# start of TASK INPUT

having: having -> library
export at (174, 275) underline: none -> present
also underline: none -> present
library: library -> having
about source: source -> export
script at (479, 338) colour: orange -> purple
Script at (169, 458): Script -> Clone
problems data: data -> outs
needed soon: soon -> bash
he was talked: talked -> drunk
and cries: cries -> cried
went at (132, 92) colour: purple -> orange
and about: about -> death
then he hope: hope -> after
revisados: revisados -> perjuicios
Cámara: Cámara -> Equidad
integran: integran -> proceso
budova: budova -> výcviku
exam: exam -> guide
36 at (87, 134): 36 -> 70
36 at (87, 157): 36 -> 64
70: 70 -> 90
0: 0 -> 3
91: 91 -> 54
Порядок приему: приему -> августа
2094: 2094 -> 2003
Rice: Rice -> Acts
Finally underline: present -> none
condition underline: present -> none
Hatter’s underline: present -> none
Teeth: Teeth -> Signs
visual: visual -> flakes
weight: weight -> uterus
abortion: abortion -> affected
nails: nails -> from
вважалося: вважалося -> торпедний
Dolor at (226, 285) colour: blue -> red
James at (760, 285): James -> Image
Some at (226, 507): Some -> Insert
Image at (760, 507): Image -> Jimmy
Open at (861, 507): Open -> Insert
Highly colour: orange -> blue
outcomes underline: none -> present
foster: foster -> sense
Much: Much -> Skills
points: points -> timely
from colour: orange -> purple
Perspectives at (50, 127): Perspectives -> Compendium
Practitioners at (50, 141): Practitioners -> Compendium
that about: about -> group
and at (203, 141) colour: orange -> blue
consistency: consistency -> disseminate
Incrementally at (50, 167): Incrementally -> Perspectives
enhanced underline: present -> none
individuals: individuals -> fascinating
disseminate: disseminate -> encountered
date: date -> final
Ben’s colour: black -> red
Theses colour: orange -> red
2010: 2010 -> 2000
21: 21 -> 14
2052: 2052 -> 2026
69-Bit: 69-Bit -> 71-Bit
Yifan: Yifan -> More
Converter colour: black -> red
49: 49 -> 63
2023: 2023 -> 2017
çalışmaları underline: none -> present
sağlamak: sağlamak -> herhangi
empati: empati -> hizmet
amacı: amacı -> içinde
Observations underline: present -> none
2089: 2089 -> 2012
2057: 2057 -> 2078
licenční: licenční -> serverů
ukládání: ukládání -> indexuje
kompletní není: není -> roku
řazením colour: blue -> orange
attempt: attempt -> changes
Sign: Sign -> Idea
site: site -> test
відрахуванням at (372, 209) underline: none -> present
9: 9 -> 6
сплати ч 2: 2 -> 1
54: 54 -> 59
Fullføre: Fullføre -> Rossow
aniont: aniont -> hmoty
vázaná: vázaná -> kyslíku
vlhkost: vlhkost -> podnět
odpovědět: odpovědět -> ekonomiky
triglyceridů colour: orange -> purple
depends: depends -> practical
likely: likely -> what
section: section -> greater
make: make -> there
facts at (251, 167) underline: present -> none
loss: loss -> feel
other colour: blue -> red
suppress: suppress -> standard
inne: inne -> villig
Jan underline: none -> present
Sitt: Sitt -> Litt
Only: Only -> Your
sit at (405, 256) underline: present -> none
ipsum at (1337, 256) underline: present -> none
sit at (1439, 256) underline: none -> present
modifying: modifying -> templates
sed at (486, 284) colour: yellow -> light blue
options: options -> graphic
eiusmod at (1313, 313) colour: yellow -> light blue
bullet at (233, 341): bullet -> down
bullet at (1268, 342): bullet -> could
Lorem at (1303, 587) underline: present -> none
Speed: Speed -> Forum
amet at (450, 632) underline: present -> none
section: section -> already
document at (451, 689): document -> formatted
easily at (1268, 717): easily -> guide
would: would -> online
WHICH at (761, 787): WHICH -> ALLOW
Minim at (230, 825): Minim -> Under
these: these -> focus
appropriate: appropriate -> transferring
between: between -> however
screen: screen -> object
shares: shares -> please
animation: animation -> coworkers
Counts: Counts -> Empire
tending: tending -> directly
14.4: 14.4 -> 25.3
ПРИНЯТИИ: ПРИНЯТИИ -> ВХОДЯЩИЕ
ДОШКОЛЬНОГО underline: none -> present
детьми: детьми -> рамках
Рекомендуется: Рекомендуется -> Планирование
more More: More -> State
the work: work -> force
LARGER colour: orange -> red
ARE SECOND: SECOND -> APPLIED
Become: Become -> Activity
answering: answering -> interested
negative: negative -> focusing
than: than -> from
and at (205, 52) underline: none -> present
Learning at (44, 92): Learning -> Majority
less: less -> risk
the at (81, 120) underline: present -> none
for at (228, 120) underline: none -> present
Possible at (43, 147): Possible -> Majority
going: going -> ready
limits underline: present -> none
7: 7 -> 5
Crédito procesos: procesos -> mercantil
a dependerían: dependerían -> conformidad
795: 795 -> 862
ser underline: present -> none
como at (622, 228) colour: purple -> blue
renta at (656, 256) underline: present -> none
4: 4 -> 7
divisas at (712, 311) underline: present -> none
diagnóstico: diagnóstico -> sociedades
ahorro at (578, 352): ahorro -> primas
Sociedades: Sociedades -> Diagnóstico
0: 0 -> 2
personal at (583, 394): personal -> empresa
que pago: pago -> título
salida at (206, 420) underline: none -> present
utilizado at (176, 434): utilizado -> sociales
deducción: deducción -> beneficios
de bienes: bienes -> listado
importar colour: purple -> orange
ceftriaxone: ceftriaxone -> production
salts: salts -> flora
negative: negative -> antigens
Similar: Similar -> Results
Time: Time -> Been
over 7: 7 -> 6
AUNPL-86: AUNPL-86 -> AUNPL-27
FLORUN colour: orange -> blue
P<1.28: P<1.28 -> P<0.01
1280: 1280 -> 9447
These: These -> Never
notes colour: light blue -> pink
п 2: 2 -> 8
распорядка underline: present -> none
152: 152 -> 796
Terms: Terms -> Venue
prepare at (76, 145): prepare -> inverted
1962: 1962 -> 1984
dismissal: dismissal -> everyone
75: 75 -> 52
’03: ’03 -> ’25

# end of TASK INPUT

TASK PROMPT: Return every one of the lines above without changing any character.

TASK RESULT:
having: having -> library
export at (174, 275) underline: none -> present
also underline: none -> present
library: library -> having
about source: source -> export
script at (479, 338) colour: orange -> purple
Script at (169, 458): Script -> Clone
problems data: data -> outs
needed soon: soon -> bash
he was talked: talked -> drunk
and cries: cries -> cried
went at (132, 92) colour: purple -> orange
and about: about -> death
then he hope: hope -> after
revisados: revisados -> perjuicios
Cámara: Cámara -> Equidad
integran: integran -> proceso
budova: budova -> výcviku
exam: exam -> guide
36 at (87, 134): 36 -> 70
36 at (87, 157): 36 -> 64
70: 70 -> 90
0: 0 -> 3
91: 91 -> 54
Порядок приему: приему -> августа
2094: 2094 -> 2003
Rice: Rice -> Acts
Finally underline: present -> none
condition underline: present -> none
Hatter’s underline: present -> none
Teeth: Teeth -> Signs
visual: visual -> flakes
weight: weight -> uterus
abortion: abortion -> affected
nails: nails -> from
вважалося: вважалося -> торпедний
Dolor at (226, 285) colour: blue -> red
James at (760, 285): James -> Image
Some at (226, 507): Some -> Insert
Image at (760, 507): Image -> Jimmy
Open at (861, 507): Open -> Insert
Highly colour: orange -> blue
outcomes underline: none -> present
foster: foster -> sense
Much: Much -> Skills
points: points -> timely
from colour: orange -> purple
Perspectives at (50, 127): Perspectives -> Compendium
Practitioners at (50, 141): Practitioners -> Compendium
that about: about -> group
and at (203, 141) colour: orange -> blue
consistency: consistency -> disseminate
Incrementally at (50, 167): Incrementally -> Perspectives
enhanced underline: present -> none
individuals: individuals -> fascinating
disseminate: disseminate -> encountered
date: date -> final
Ben’s colour: black -> red
Theses colour: orange -> red
2010: 2010 -> 2000
21: 21 -> 14
2052: 2052 -> 2026
69-Bit: 69-Bit -> 71-Bit
Yifan: Yifan -> More
Converter colour: black -> red
49: 49 -> 63
2023: 2023 -> 2017
çalışmaları underline: none -> present
sağlamak: sağlamak -> herhangi
empati: empati -> hizmet
amacı: amacı -> içinde
Observations underline: present -> none
2089: 2089 -> 2012
2057: 2057 -> 2078
licenční: licenční -> serverů
ukládání: ukládání -> indexuje
kompletní není: není -> roku
řazením colour: blue -> orange
attempt: attempt -> changes
Sign: Sign -> Idea
site: site -> test
відрахуванням at (372, 209) underline: none -> present
9: 9 -> 6
сплати ч 2: 2 -> 1
54: 54 -> 59
Fullføre: Fullføre -> Rossow
aniont: aniont -> hmoty
vázaná: vázaná -> kyslíku
vlhkost: vlhkost -> podnět
odpovědět: odpovědět -> ekonomiky
triglyceridů colour: orange -> purple
depends: depends -> practical
likely: likely -> what
section: section -> greater
make: make -> there
facts at (251, 167) underline: present -> none
loss: loss -> feel
other colour: blue -> red
suppress: suppress -> standard
inne: inne -> villig
Jan underline: none -> present
Sitt: Sitt -> Litt
Only: Only -> Your
sit at (405, 256) underline: present -> none
ipsum at (1337, 256) underline: present -> none
sit at (1439, 256) underline: none -> present
modifying: modifying -> templates
sed at (486, 284) colour: yellow -> light blue
options: options -> graphic
eiusmod at (1313, 313) colour: yellow -> light blue
bullet at (233, 341): bullet -> down
bullet at (1268, 342): bullet -> could
Lorem at (1303, 587) underline: present -> none
Speed: Speed -> Forum
amet at (450, 632) underline: present -> none
section: section -> already
document at (451, 689): document -> formatted
easily at (1268, 717): easily -> guide
would: would -> online
WHICH at (761, 787): WHICH -> ALLOW
Minim at (230, 825): Minim -> Under
these: these -> focus
appropriate: appropriate -> transferring
between: between -> however
screen: screen -> object
shares: shares -> please
animation: animation -> coworkers
Counts: Counts -> Empire
tending: tending -> directly
14.4: 14.4 -> 25.3
ПРИНЯТИИ: ПРИНЯТИИ -> ВХОДЯЩИЕ
ДОШКОЛЬНОГО underline: none -> present
детьми: детьми -> рамках
Рекомендуется: Рекомендуется -> Планирование
more More: More -> State
the work: work -> force
LARGER colour: orange -> red
ARE SECOND: SECOND -> APPLIED
Become: Become -> Activity
answering: answering -> interested
negative: negative -> focusing
than: than -> from
and at (205, 52) underline: none -> present
Learning at (44, 92): Learning -> Majority
less: less -> risk
the at (81, 120) underline: present -> none
for at (228, 120) underline: none -> present
Possible at (43, 147): Possible -> Majority
going: going -> ready
limits underline: present -> none
7: 7 -> 5
Crédito procesos: procesos -> mercantil
a dependerían: dependerían -> conformidad
795: 795 -> 862
ser underline: present -> none
como at (622, 228) colour: purple -> blue
renta at (656, 256) underline: present -> none
4: 4 -> 7
divisas at (712, 311) underline: present -> none
diagnóstico: diagnóstico -> sociedades
ahorro at (578, 352): ahorro -> primas
Sociedades: Sociedades -> Diagnóstico
0: 0 -> 2
personal at (583, 394): personal -> empresa
que pago: pago -> título
salida at (206, 420) underline: none -> present
utilizado at (176, 434): utilizado -> sociales
deducción: deducción -> beneficios
de bienes: bienes -> listado
importar colour: purple -> orange
ceftriaxone: ceftriaxone -> production
salts: salts -> flora
negative: negative -> antigens
Similar: Similar -> Results
Time: Time -> Been
over 7: 7 -> 6
AUNPL-86: AUNPL-86 -> AUNPL-27
FLORUN colour: orange -> blue
P<1.28: P<1.28 -> P<0.01
1280: 1280 -> 9447
These: These -> Never
notes colour: light blue -> pink
п 2: 2 -> 8
распорядка underline: present -> none
152: 152 -> 796
Terms: Terms -> Venue
prepare at (76, 145): prepare -> inverted
1962: 1962 -> 1984
dismissal: dismissal -> everyone
75: 75 -> 52
’03: ’03 -> ’25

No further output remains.